Intervention de Michel Savin

Réunion du 18 janvier 2022 à 14h30
Démocratisation du sport — Discussion en procédure accélérée d'une proposition de loi dans le texte de la commission

Photo de Michel SavinMichel Savin :

Madame la présidente, madame la ministre, mes chers collègues, le texte que nous examinons aujourd’hui n’est plus celui qui nous a été transmis par l’Assemblée nationale.

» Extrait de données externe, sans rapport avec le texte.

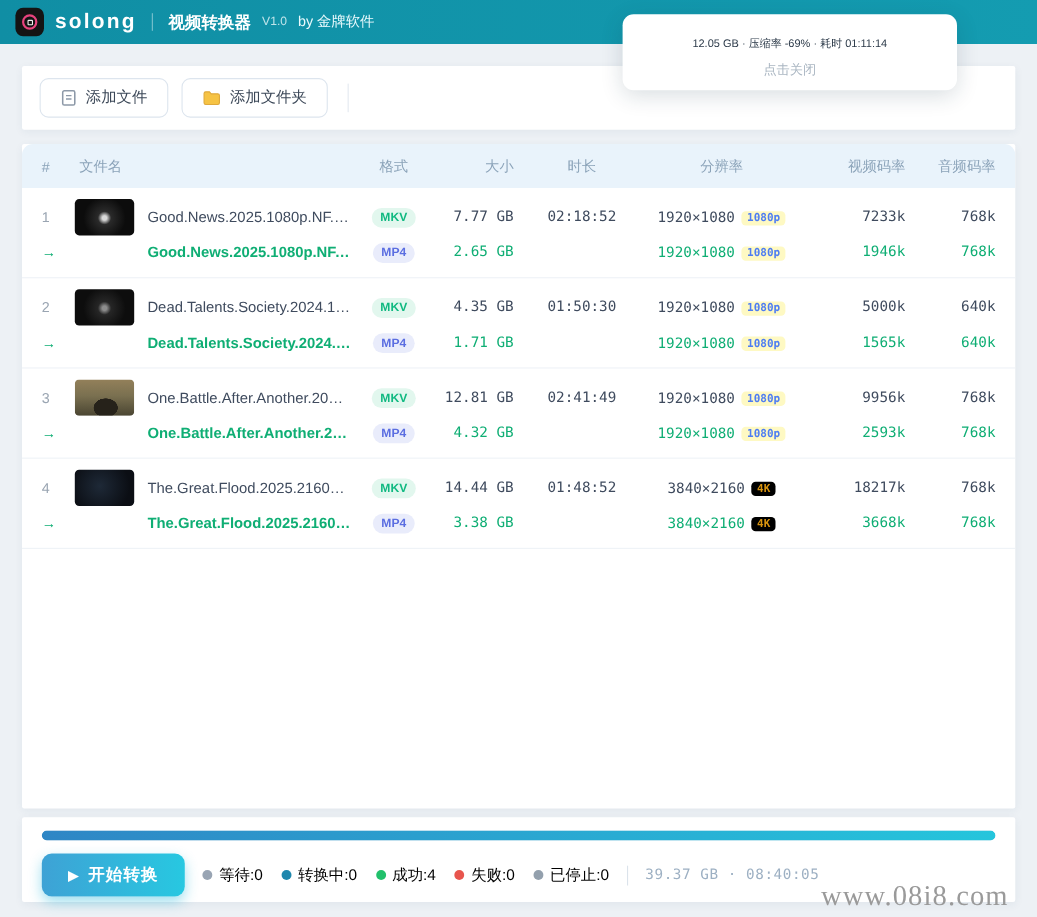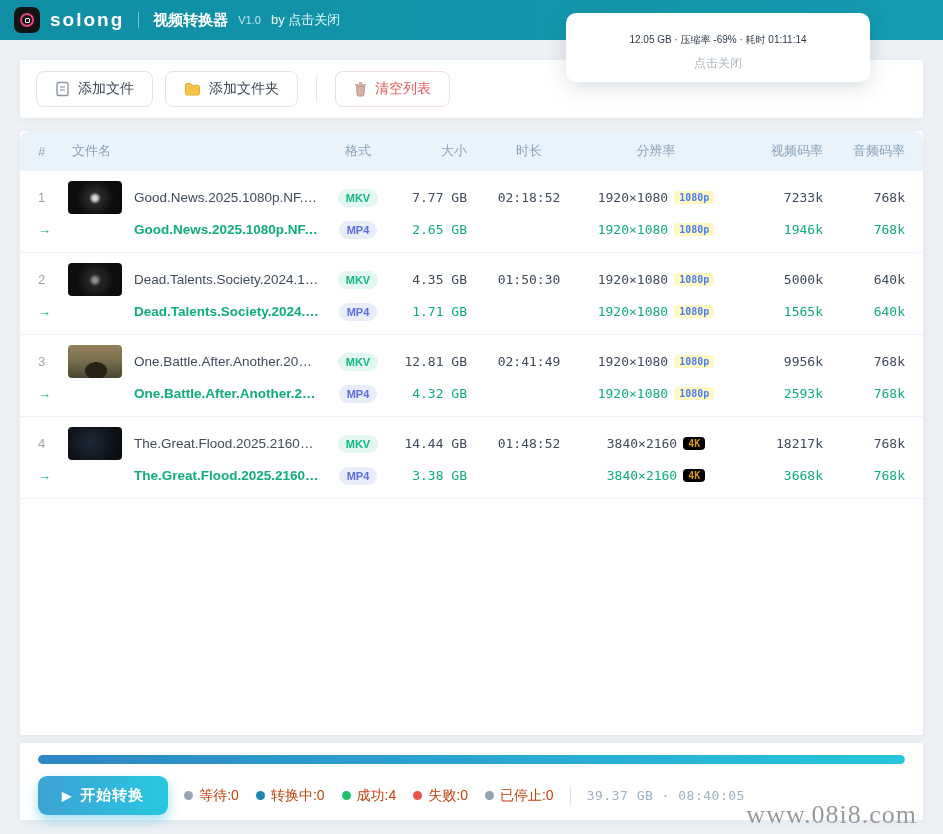"by 点击关闭" span.app-byline { text: 点击关闭 -> 金牌软件 }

La proposition de loi, examinée par les députés et adoptée au mois de mars 2021, était limitée dans ses objectifs, puisqu’elle visait essentiellement à réformer la gouvernance des fédérations sportives. Elle a été enrichie de manière un peu précipitée en accordant aux ligues professionnelles la possibilité de créer une société commerciale, laquelle ne présentait pas toutes les garanties nécessaires à nos yeux.

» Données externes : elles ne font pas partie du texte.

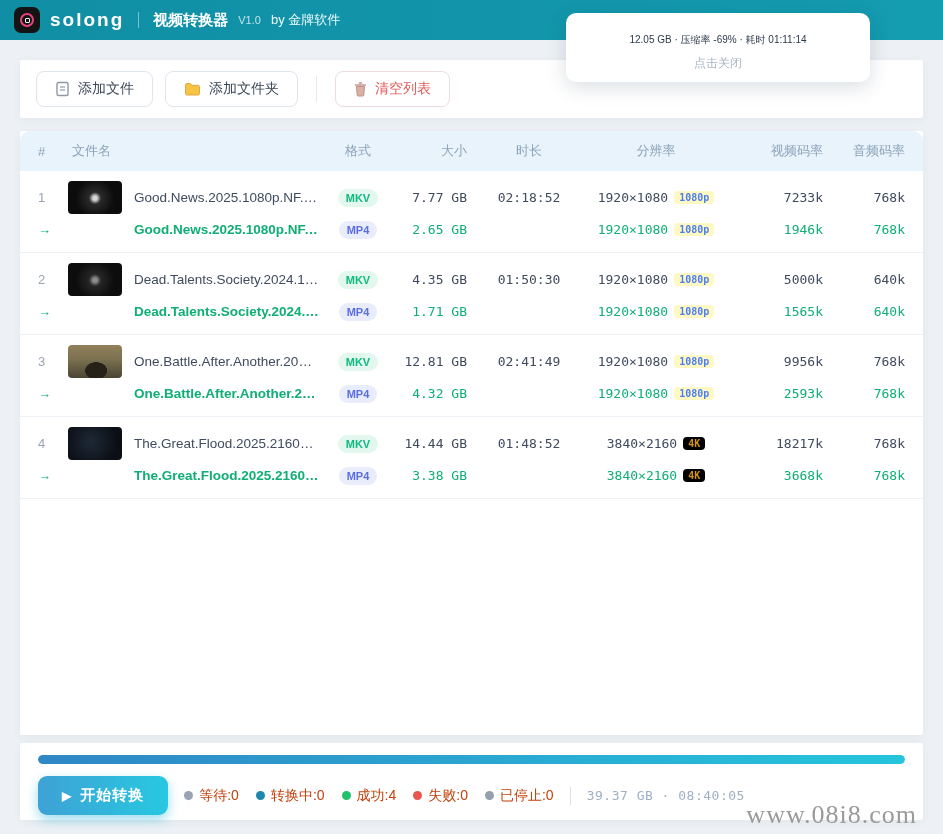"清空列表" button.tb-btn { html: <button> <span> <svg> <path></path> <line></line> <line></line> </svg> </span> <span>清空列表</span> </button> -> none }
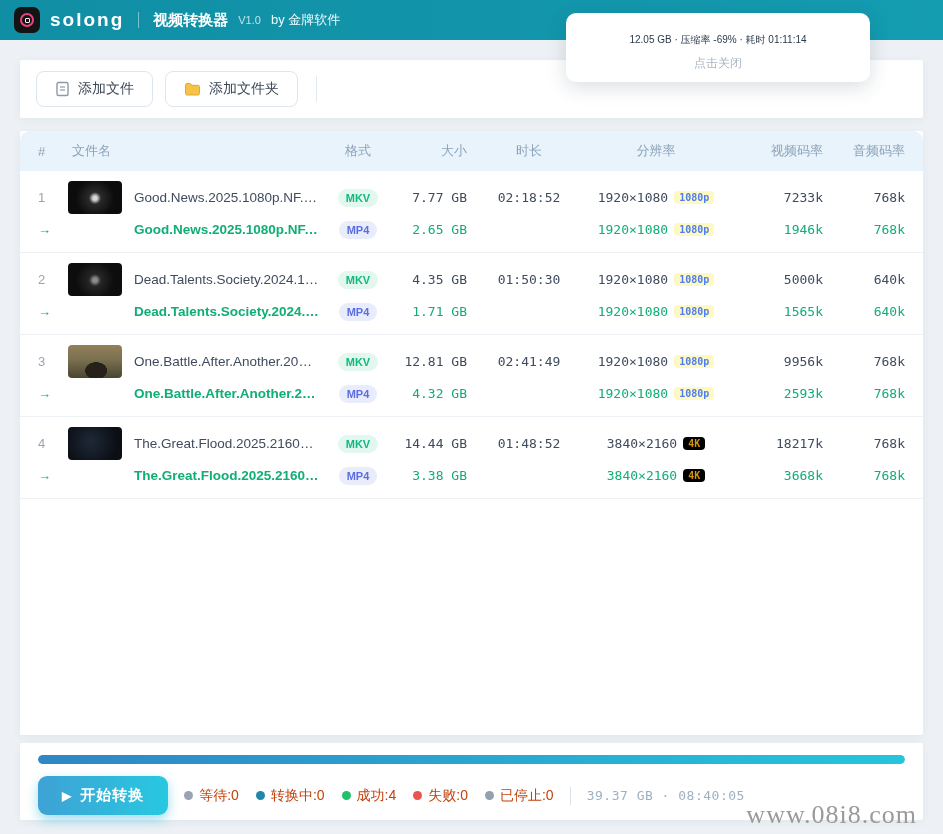"等待:0" .stats { color: #c2410c -> #000000 }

Grâce au travail du Sénat, la proposition de loi dont nous abordons la discussion aujourd’hui répond davantage aux enjeux auxquels doit faire face le sport français. Le développement du sport-santé, du sport en entreprise et du sport à l’école a été renforcé. Plusieurs mesures visant à mieux lutter contre les violences dans les stades ont été intégrées. Des amendements visant à allonger la durée du premier contrat professionnel de trois à cinq ans, deux amendements importants concernant la diffusion des compétions sportives, ainsi que des amendements tendant à entourer la reconversion des sportifs ont également été adoptés en commission.

Cette proposition de loi enrichie n’efface pas le regret qui est le nôtre de n’avoir pas pu discuter d’une grande loi sur le sport au cours de ce quinquennat. De nombreux sujets ne sont pas traités, alors qu’ils mériteraient pourtant des avancées ou des clarifications. Je pense au rôle du ministère des sports, qui est devenu incertain avec la création de l’Agence nationale du sport (ANS), à une meilleure répartition des missions entre les différents échelons de collectivités territoriales… Tous ces sujets attendront le prochain quinquennat.

Notre mission aujourd’hui est plus modeste, mais elle n’en est pas moins utile et importante. Nous pouvons trouver un accord pour faire aboutir un texte qui apportera des réponses à des problèmes urgents. Nos débats mettront en évidence nos différences sur plusieurs dispositions. Ils permettront, je l’espère, de rapprocher nos points de vue avant la réunion de la commission mixte paritaire. Dans cette perspective, madame la présidente, madame la ministre, mes chers collègues, permettez-moi d’insister sur quatre sujets auxquels le Sénat sera attentif pour aboutir à un accord.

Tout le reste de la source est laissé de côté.